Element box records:

⟨

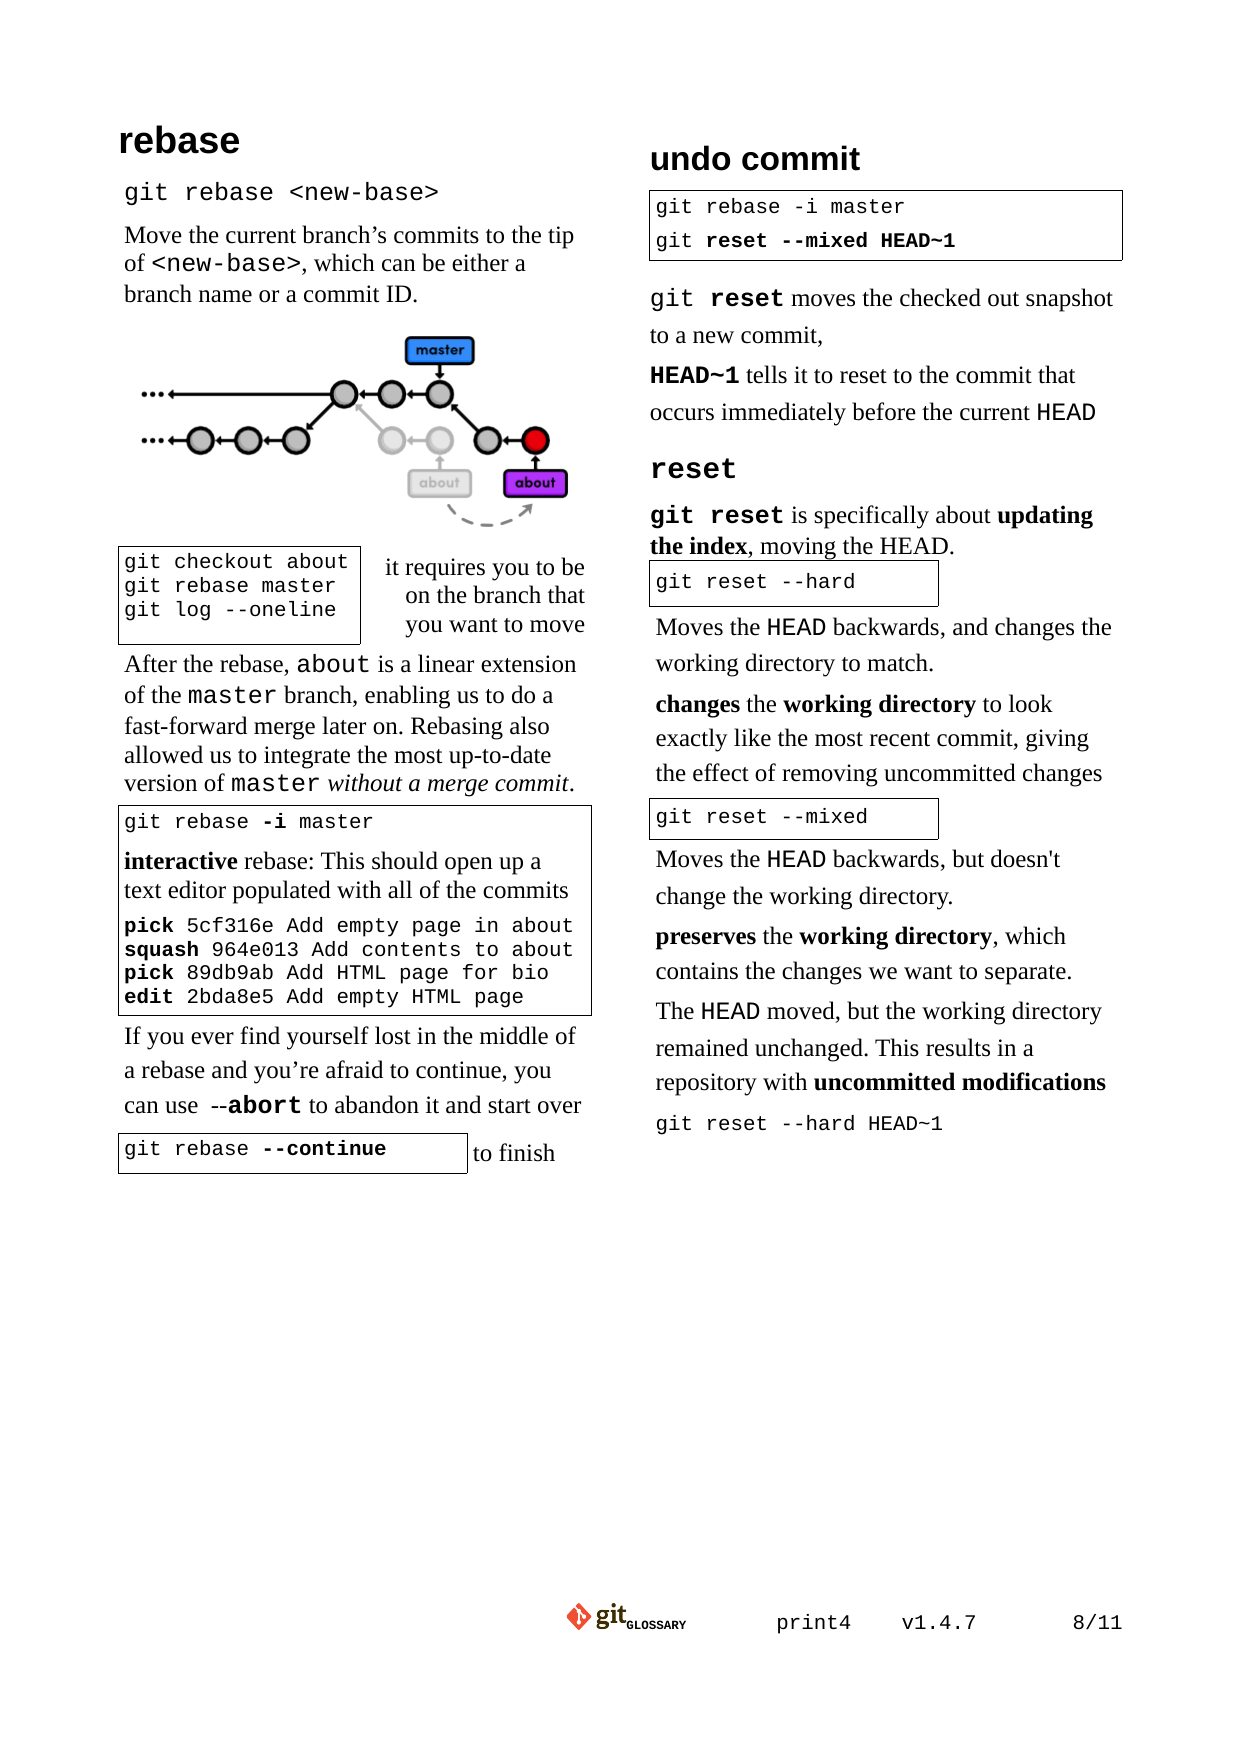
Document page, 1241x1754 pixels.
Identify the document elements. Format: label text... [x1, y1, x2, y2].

table_cell After the rebase, about is a linear extension of the master branch, enabling us to do a fast-forward merge later on. Rebasing also allowed us to integrate the most up-to-date version of master without a merge commit. [118, 644, 591, 805]
table_cell Moves the HEAD backwards, and changes the working directory to match. changes the working directory to look exactly like the most recent commit, giving the effect of removing uncommitted changes [650, 606, 1121, 798]
table_cell pick 5cf316e Add empty page in about squash 964e013 Add contents to about pick 89db9ab Add HTML page for bio edit 2bda8e5 Add empty HTML page [119, 909, 591, 1015]
table_cell [939, 798, 1121, 838]
subtitle rebase [118, 118, 591, 162]
table_cell git rebase -i master [119, 806, 591, 840]
subtitle undo commit [649, 139, 1122, 178]
table_cell git rebase --continue [119, 1134, 467, 1173]
table_cell If you ever find yourself lost in the middle of a rebase and you’re afraid to continue, you can use --abort to abandon it and start over [118, 1016, 591, 1133]
subtitle reset [649, 454, 1122, 488]
table_cell [118, 314, 591, 546]
table_cell Move the current branch’s commits to the tip of <new-base>, which can be either a branch name or a commit ID. [118, 214, 591, 314]
table_header git rebase <new-base> [118, 174, 591, 214]
table_cell git reset --hard HEAD~1 [650, 1108, 1121, 1143]
text git reset moves the checked out snapshot to a new commit, [649, 283, 1122, 349]
table_header [939, 560, 1121, 606]
table_cell git reset --mixed [650, 799, 938, 838]
table_header git reset --hard [650, 561, 938, 606]
text git reset is specifically about updating the index, moving the HEAD. [649, 500, 1122, 560]
table_cell interactive rebase: This should open up a text editor populated with all of the commits [119, 840, 591, 909]
table_cell to finish [468, 1133, 591, 1173]
table_header git rebase -i master git reset --mixed HEAD~1 [650, 191, 1122, 259]
table_cell it requires you to be on the branch that you want to move [361, 546, 591, 643]
text HEAD~1 tells it to reset to the commit that occurs immediately before the current HEAD [649, 360, 1122, 428]
table_cell git checkout about git rebase master git log --oneline [119, 547, 360, 643]
picture [123, 319, 585, 540]
picture [566, 1603, 627, 1630]
table_cell Moves the HEAD backwards, but doesn't change the working directory. preserves the working directory, which contains the changes we want to separate. The HEAD moved, but the working directory remained unchanged. This results in a repository with uncommitted modifications [650, 839, 1121, 1108]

⟩

**Task to complete**. Please rewrite the lines above as a numbered list, starting at the beginning of the records and ending with the line that contains "Identify the document", leaving out blank lines and pictures.

**Full response**.
1. Document page, 1241x1754 pixels.
2. Identify the document elements. Format: label text... [x1, y1, x2, y2].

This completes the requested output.